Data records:
• • • • • • •

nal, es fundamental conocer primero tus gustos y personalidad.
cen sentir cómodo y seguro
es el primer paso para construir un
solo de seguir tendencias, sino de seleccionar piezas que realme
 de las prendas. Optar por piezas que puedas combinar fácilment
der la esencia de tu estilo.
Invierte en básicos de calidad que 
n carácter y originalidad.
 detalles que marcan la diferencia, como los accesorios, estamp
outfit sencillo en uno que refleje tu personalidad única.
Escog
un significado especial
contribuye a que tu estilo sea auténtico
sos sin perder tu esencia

• • • • • • •

ASSIGNMENT:
Reproduce every line of the data above character for character, keeping the original line breaks.

REPLY:
nal, es fundamental conocer primero tus gustos y personalidad.
cen sentir cómodo y seguro
es el primer paso para construir un
solo de seguir tendencias, sino de seleccionar piezas que realme
 de las prendas. Optar por piezas que puedas combinar fácilment
der la esencia de tu estilo.
Invierte en básicos de calidad que 
n carácter y originalidad.
 detalles que marcan la diferencia, como los accesorios, estamp
outfit sencillo en uno que refleje tu personalidad única.
Escog
un significado especial
contribuye a que tu estilo sea auténtico
sos sin perder tu esencia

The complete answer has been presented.